# Looking for female names starting with letter 'S'



## shadowdsouza (Feb 7, 2012)

Looking for names starting with letter 'S'. Please help:help:


----------



## CeCe (Jun 1, 2011)

Stella, Silvia, Sheba, Steph, Scarlet, Skylar, Selena, Siren, Swan, Shawna, Star, Spirit


----------



## onyx'girl (May 18, 2007)

Dog names - Starting with S - German Shepherd Dog


----------



## shadowdsouza (Feb 7, 2012)

CeCe said:


> Stella, Silvia, Sheba, Steph, Scarlet, Skylar, Selena, Siren, Swan, Shawna, Star, Spirit


Thank you for your quick response


----------



## NewbieShepherdGirl (Jan 7, 2011)

Sacha, Sasha, Shura, Stasya, Svyeta, Sonya


----------



## TaZoR (Jan 26, 2012)

Shannon, Shiloh, Spirit, Spring, Spooner, Souix, Sniper, Squaw, Sydney, Sprite, Snaps, Sunset, Shasta, Shania, Shaniqua


----------



## Loneforce (Feb 12, 2012)

Selena. Sequoi. Sheena
Sierra
My favorite always has been samantha 'sam' for short


----------



## TaZoR (Jan 26, 2012)

I forgot one..lol how about Sharona...i dont really kno how to spell that


----------



## childsplay (Jan 28, 2012)

Sable is a pretty name, especially if her coat matches her name!


----------



## doggiedad (Dec 2, 2007)

Skyy, Sena or Senna, Star, Shell, Spirit, Steeva, Shay.


----------



## shadowdsouza (Feb 7, 2012)

:laugh: Thanks!!



TaZoR said:


> I forgot one..lol how about Sharona...i dont really kno how to spell that


----------



## doggiedad (Dec 2, 2007)

i like Snaps.



TaZoR said:


> Shannon, Shiloh, Spirit, Spring, Spooner, Souix, Sniper, Squaw, Sydney, Sprite,
> 
> >>>> Snaps,<<<<
> 
> Sunset, Shasta, Shania, Shaniqua


----------



## Loneforce (Feb 12, 2012)

Stella!!! S T E L L A!!!!! lol


----------



## TaZoR (Jan 26, 2012)

Shimmer, Summer, Shadrach, Shamrock..(Shammi) Snip, Snipper, Sapphire, Scarlet, Shine, Satin, Saige,


----------



## Dakotasmom23 (Jan 11, 2012)

Storm


----------



## Shade (Feb 20, 2012)

Shazam


----------



## shadowdsouza (Feb 7, 2012)

*THANK YOU!!:thumbup:*

Thank you everyone for the responses. Appreciate it very much. We are hoping to get a female but not sure if we will as the litter is not yet born. 

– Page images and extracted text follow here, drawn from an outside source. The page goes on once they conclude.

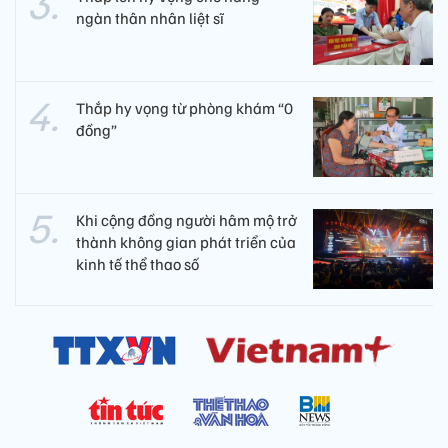
ngàn thân nhân liệt sĩ
Thắp hy vọng từ phòng khám “0
đồng”
Khi cộng đồng người hâm mộ trở
thành không gian phát triển của
kinh tế thể thao số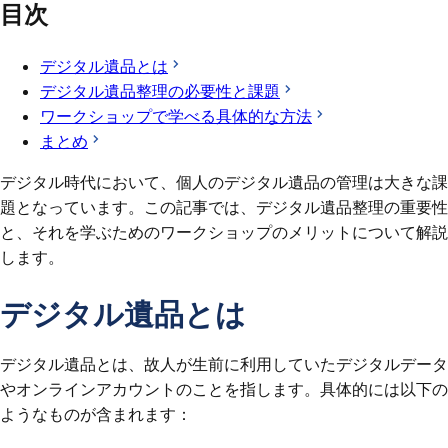
目次
デジタル遺品とは
デジタル遺品整理の必要性と課題
ワークショップで学べる具体的な方法
まとめ
デジタル時代において、個人のデジタル遺品の管理は大きな課
題となっています。この記事では、デジタル遺品整理の重要性
と、それを学ぶためのワークショップのメリットについて解説
します。
デジタル遺品とは
デジタル遺品とは、故人が生前に利用していたデジタルデータ
やオンラインアカウントのことを指します。具体的には以下の
ようなものが含まれます：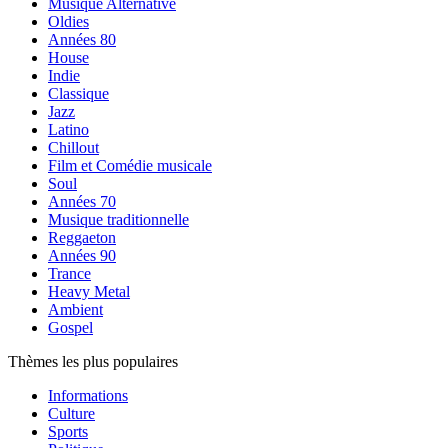
Musique Alternative
Oldies
Années 80
House
Indie
Classique
Jazz
Latino
Chillout
Film et Comédie musicale
Soul
Années 70
Musique traditionnelle
Reggaeton
Années 90
Trance
Heavy Metal
Ambient
Gospel
Thèmes les plus populaires
Informations
Culture
Sports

Too excited and therefore looking for names in advance. 

Thanks again!!


----------



## Scarlettsmom (Jul 12, 2011)

ScarleTT...we're partial to the two T spelling. Katie Scarlett O'hairy.  A la Gone With the Wind~Gerald O'Hara.


----------



## Warrior09 (May 8, 2011)

Serena.... I love this name. if i ever have a "human" child and its a girl i would name her that, but i would also name it for another female dog if i had another one.


----------



## hallix (May 18, 2011)

Sienna, Sera, Sharmaine, Sin, Susi...


----------



## Mary&Stella (Jan 1, 2011)

Obviously partial to the name Stella, I used to have a Sam as well, short for Samantha !


----------



## LaRen616 (Mar 4, 2010)

Didn't read all the posts.

Selene
Serena
Salem
Sabrina
Saige
Scarlett
Scout
Shiloh
Spirit
Skye
Skylar
Sailor
Sahara
Shade
Sienna
Saphira
Secret
Sia
Sunny
Star
Solei
Summer
Sphynx
Silver
Shiver
Siren
Spice
Saffyrie
Seraphim
Stiletto
Sangria


----------



## GSDisBest (Jan 29, 2012)

Sasha, shelby, saleen, selena. Just a few. Lol i had a hard time naming mine


----------



## JoMichelle (Jan 20, 2012)

My favourite name in the world.... Soraya <3


----------



## Sulamk (Jan 30, 2011)

Sian. Sara, Shayne


----------



## PaddyD (Jul 22, 2010)

Souzie, Suzie, Susie


----------



## doggiedad (Dec 2, 2007)

the rules clearly state once we give you names for
a gender you can't switch genders or the first letter
of the name. i'm sure the SWCNC (Schaferhunde World
Council Naming Committee) is watching this closely.



shadowdsouza said:


> Thank you everyone for the responses. Appreciate it very much. We are hoping to get a female but not sure if we will as the litter is not yet born.
> 
> Too excited and therefore looking for names in advance.
> 
> Thanks again!!


----------



## Geeheim (Jun 18, 2011)

Here are some. Hopefully, they haven't been said already. 

Sahara
Saffron
Sukie
Seraph
Shayne
Shila
Shyah
Sofia
Siobhan


----------



## jesetta_1980 (Jun 12, 2011)

I love the name Serenity


----------